Figure 4. COVID-19 adaptation measures among firms
Protecting workers’ income has been a priority of the government’s policy response
Overall, with nearly half of firms receiving government support as of June, the coverage of government assistance in Albania has been relatively narrower than in Italy, Greece, Slovenia and Croatia but still broader than in Georgia, Bulgaria and Moldova. However, considering the size of the government as a share of GDP, Albania's government extended relatively stronger support than many other countries. Protecting the income of workers through wage subsidies has been the main objective of the government’s support of the private sector and benefited 88% of the firms that received any type of government support. The focus on wage subsidies is somewhat similar to that of Slovenia, Croatia, and Greece, and considerably higher than in other countries. The government also provided credit guarantee schemes enabling firms to use commercial-bank overdrafts to pay salaries as well as to obtain working-capital and investment loans. As of June, this helped 21% of the firms that received any support, worse coverage than Italy and Greece, but better than the other four countries. Another 21% of firms benefited from deferral of debt obligations, while only 11% and 7% received cash transfers and fiscal relief respectively. Segment Ltd. benefited from one form of government support: the 3-month deferral of payments on loans3.
Figure 5. Access to government assistance
The survey underscores the severity of the pandemic’s impact on Albanian firms. The government’s most important firm-level support appears to have been wage subsidies which is an effective instrument for temporary shocks. If the COVID-19 crisis prolongs, providing further wage subsidies will be challenging given the limited fiscal space. The government will likely have to continue making difficult choices, and the private sector will likely need to make further adjustments as the pandemic continues.
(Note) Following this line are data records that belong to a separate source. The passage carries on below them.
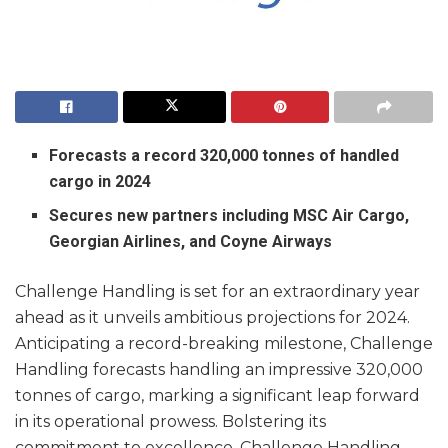
Forecasts a record 320,000 tonnes of handled
cargo in 2024
Secures new partners including MSC Air Cargo,
Georgian Airlines, and Coyne Airways
Challenge Handling is set for an extraordinary year
ahead as it unveils ambitious projections for 2024.
Anticipating a record-breaking milestone, Challenge
Handling forecasts handling an impressive 320,000
tonnes of cargo, marking a significant leap forward
in its operational prowess. Bolstering its
commitment to excellence, Challenge Handling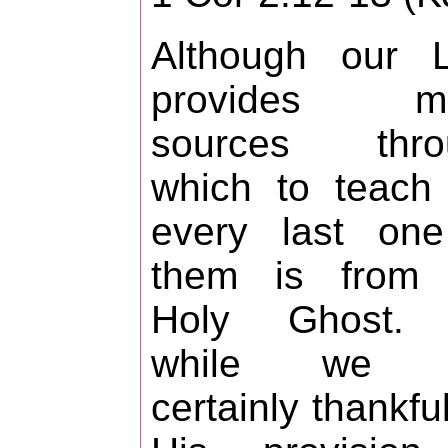
Although our L
provides m
sources thro
which to teach
every last one
them is from 
Holy Ghost.
while we 
certainly thankful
Acceleration in digitalization may enhance firms' ability not only to cope with the crisis but also to expand access to new markets and increase sales, as experienced by Segment Ltd. Growing amount of data and worldwide experience will help explore other policy options.
1. Georgia has similar income per capita and strong tourism as Albania; Moldova is a lower income country with large outmigration and remittances inflows; Italy and Greece are Albania’s main trade partners with strong tourism sectors; Bulgaria and Slovenia are somewhat similar small economies in a
more advanced stage of transition; and Croatia is a Western Balkan country with a strong tourism sector. Other countries in ECA where the same survey was undertaken include Cyprus, Czech Republic, North Macedonia, Poland, Romania and the Russian Federation, with the growing list available here.
2.Throughout this blog, the differences highlighted in text are statistically significant at least at 10% level.
3.Segment Ltd did not use benefit from the government wage subsidies because as mentioned above, the firm avoided layoffs and preferred to retain its skilled workers.